Write out, word for word, the full passage about skill systems in Advanced Fighting Fantasy.

◆ Reading passage:
..........

A few weeks ago my group had a go at Gumshoe -- why do they capitalise it? Is it an acronym? Are they shouting? -- with The Esoterrorists and in the past few days Doctor Bargle has been thinking about alternative skill systems for Advanced Fighting Fantasy. As is the way with these things some cross-fertilisation occurred in my addled mind and I started to wonder how a Gumshoe -- I'm not doing it -- type system would work with AFF.
The first edition of AFF has a skill system that could be considered a little bit broken. In the basic game a character has a SKILL -- okay, I'm a hypocrite, what of it? -- score that is used to determine if she could jump a crevasse, climb a wall, or hit an ORC; for general use 2d6 is rolled and a success is a result that is equal to or less than the character's SKILL, while in combat the roll is added to the score to generate an Attack Strength -- italicised but not capitalised, because I don't know why -- that is compared with that of the opponent. Simple.
In AFF special skills are introduced. If a character wants to be better at jumping her player can spend points and add those to the character's SKILL score to get a new value, so Alice of Zengis may have a SKILL of 9 and spend two points to get Jump 11. Fair enough, except the number of points available to spend is equal to the character's SKILL score, so someone who has a good score gets more points than someone who doesn't and their skills will all be better too, in a spectacular cascading clusterfudge of wonky maths.
Oops.
In Graham Bottley's second edition of AFF starting SKILL is not random and does not affect the availability of skill points, the same number of which are available to every character. This is all much more sensible and doesn't need fixing, but I will propose an alternative anyway.

..........

◆ Entries provided:

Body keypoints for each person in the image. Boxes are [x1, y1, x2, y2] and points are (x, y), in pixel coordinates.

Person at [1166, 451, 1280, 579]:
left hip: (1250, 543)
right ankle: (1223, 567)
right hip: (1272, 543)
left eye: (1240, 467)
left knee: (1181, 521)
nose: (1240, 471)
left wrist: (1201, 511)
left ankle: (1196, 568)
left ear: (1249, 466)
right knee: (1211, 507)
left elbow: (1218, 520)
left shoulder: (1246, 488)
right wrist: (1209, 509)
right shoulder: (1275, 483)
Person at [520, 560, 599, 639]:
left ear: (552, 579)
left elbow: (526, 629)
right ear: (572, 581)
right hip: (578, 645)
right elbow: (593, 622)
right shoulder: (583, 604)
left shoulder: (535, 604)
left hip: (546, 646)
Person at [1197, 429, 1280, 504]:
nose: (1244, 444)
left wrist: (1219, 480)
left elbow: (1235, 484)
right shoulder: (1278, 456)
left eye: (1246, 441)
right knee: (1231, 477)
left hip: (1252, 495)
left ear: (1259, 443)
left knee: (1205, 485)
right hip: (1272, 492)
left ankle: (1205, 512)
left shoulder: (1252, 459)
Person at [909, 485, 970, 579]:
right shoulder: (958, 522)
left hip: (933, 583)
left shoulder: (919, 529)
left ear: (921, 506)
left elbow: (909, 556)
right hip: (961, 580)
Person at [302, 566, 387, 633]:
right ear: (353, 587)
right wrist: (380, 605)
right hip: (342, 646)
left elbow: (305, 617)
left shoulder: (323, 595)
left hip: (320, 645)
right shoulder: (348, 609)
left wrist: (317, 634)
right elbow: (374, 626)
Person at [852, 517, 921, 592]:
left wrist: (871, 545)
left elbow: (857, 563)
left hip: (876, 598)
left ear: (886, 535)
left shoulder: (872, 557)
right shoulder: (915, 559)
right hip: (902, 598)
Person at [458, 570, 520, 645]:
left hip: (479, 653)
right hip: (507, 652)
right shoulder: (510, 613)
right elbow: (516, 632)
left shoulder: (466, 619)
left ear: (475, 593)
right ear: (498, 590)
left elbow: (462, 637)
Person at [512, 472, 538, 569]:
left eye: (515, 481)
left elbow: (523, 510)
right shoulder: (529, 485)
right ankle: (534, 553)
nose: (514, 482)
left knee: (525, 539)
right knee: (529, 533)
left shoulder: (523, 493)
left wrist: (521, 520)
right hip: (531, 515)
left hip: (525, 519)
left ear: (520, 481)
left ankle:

..........

◆ Task response:
A few weeks ago my group had a go at Gumshoe -- why do they capitalise it? Is it an acronym? Are they shouting? -- with The Esoterrorists and in the past few days Doctor Bargle has been thinking about alternative skill systems for Advanced Fighting Fantasy. As is the way with these things some cross-fertilisation occurred in my addled mind and I started to wonder how a Gumshoe -- I'm not doing it -- type system would work with AFF.
The first edition of AFF has a skill system that could be considered a little bit broken. In the basic game a character has a SKILL -- okay, I'm a hypocrite, what of it? -- score that is used to determine if she could jump a crevasse, climb a wall, or hit an ORC; for general use 2d6 is rolled and a success is a result that is equal to or less than the character's SKILL, while in combat the roll is added to the score to generate an Attack Strength -- italicised but not capitalised, because I don't know why -- that is compared with that of the opponent. Simple.
In AFF special skills are introduced. If a character wants to be better at jumping her player can spend points and add those to the character's SKILL score to get a new value, so Alice of Zengis may have a SKILL of 9 and spend two points to get Jump 11. Fair enough, except the number of points available to spend is equal to the character's SKILL score, so someone who has a good score gets more points than someone who doesn't and their skills will all be better too, in a spectacular cascading clusterfudge of wonky maths.
Oops.
In Graham Bottley's second edition of AFF starting SKILL is not random and does not affect the availability of skill points, the same number of which are available to every character. This is all much more sensible and doesn't need fixing, but I will propose an alternative anyway.